Its primary purpose is to provide a list of responses that best match what the Internet user is trying to find and operate their Google Ads advertising network.
On Google, relevance is determined by more than 200 factors and takes into account the user experience in the choice.
It is the number 1 search engine, far ahead of its challengers. So it makes more sense to optimize your site for it.
They regularly hold over 90% market share, which translates to around 3.5 billion individual searches on their platform every day .
Google should be able to crawl your site easily . The first concern is to verify that spiders can easily discover your site, without blocking points. That sections that should not be referenced are well protected.
The importance is to simplify the exploration work as much as possible.
To be implemented for SEO:
- Use the robots.txt.
- Set up a sitemap.
- Create a simple site structure.
- Create a relevant internal link.
Google's site index contains billions of pages . Organizing this information is done through a machine learning algorithm called RankBrain and a knowledge base called Knowledge Graph.
The more pages you have in the main index, the more likely you are to appear in search results.
To be implemented for SEO:
- Create quality publications.
- Avoid duplicate content.
- Make indexing requests via the search console.
Everything up to that point happens in the background , before a user interacts through the search functionality. Ranking is the action that happens based on what is searched. It should return the best possible results in the fastest way possible.
It displays its results based on many factors:
Google's algorithms are a complex system used to retrieve data from its index and instantly deliver the best possible results. The engine uses a combination of these and many signals to deliver relevance-ranked pages on its SERPs.

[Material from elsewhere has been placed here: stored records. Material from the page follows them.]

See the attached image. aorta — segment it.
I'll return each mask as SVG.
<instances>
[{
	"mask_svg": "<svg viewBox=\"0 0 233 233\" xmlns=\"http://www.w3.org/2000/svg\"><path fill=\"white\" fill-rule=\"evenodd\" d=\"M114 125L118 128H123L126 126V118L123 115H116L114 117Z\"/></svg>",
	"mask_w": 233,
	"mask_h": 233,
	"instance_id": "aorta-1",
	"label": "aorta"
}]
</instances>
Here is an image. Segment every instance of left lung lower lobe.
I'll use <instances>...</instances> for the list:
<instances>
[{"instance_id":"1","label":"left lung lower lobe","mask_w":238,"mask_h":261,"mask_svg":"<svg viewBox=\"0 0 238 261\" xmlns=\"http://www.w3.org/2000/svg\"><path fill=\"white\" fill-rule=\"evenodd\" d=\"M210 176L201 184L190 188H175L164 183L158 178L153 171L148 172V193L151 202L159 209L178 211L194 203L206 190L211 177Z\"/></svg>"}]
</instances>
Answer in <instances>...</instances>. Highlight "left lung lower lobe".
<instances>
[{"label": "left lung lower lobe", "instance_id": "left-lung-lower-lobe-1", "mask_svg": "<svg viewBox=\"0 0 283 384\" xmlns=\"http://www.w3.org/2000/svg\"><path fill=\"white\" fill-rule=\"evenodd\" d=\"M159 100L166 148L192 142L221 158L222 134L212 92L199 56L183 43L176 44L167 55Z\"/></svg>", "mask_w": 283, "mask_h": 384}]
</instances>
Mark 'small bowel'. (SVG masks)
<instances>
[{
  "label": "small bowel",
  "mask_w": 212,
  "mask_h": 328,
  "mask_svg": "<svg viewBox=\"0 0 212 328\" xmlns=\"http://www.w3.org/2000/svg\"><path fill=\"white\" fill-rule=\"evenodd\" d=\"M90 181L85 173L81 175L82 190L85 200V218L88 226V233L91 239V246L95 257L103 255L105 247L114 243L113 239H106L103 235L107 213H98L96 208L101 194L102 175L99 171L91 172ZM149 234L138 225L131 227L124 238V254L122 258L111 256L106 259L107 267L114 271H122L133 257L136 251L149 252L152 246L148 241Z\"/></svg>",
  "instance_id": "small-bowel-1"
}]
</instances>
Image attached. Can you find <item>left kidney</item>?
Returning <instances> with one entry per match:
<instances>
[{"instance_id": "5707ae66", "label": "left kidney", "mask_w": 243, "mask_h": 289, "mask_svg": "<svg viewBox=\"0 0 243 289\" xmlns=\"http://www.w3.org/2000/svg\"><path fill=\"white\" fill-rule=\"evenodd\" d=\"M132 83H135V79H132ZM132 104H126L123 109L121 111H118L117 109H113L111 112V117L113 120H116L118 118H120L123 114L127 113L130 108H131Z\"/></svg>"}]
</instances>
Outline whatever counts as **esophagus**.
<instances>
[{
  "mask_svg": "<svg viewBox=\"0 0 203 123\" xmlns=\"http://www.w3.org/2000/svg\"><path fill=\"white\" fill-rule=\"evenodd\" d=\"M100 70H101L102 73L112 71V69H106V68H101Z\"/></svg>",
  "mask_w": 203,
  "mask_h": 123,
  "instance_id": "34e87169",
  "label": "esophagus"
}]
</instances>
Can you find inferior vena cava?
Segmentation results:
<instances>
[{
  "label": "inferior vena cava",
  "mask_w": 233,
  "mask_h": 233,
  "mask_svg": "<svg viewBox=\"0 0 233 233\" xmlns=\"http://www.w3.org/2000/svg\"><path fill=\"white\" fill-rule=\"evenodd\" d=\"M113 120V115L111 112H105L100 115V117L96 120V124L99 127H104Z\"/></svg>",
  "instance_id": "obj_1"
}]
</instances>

- Search Intent: It analyzes each query using complex language models based on past search and usage behavior. Its objective is to understand exactly the intention from the requests made by the Internet user and his browsing history.
- Relevance: once he has determined the intention, he finds in his index the most relevant content for this Internet user.
- Quality: It examines the quality of the content and prioritizes it based on many factors.
- UX: It attaches importance to the user experience and the speed of the sites.
- Popularity of the site: a popular and authoritative site in its sector of activity will have an easier time placing itself at the top.
- Device type: Those searching on mobile are offered mobile-friendly pages.
- Location: Those looking for local information will see responses related to their location.
- Context and additional settings: Personalization based on browsing history and specific settings from the Google platform.
Importance for SEO:
- Create quality content understandable by the engine (writing, semantics, quality content, etc.).
- Responding to specific intentions.
- Take care of the UX (ergonomics, site speed, tree structure, etc.).
- Work on the netlinking and the popularity of the site.
- Have a site optimized for all media.
If your site traffic suddenly drops and you see a corresponding drop in your rankings , chances are you will be penalized by Google. In 2014, he reported that more than 400,000 manual actions are taken against sites each month by his anti-spam team, which is only a fraction of the total number.
Many other sites are penalized when Google releases new algorithmic updates for Penguin or Panda.
In general, it penalizes sites in two ways: manual and algorithmic penalties .
The spam team may identify a problem on your site and take manual action, or you may experience an automatic drop due to an algorithm update. Either way, you'll need to find the root cause of the drop.
As a site editor, your SEO job is to make it easier for spiders to crawl by creating sites that have a simplified structure.
Other optimizations will consist of creating content, user experience and popularity that will send the right signals to help their algorithms position you at the top of the results pages on your target keywords.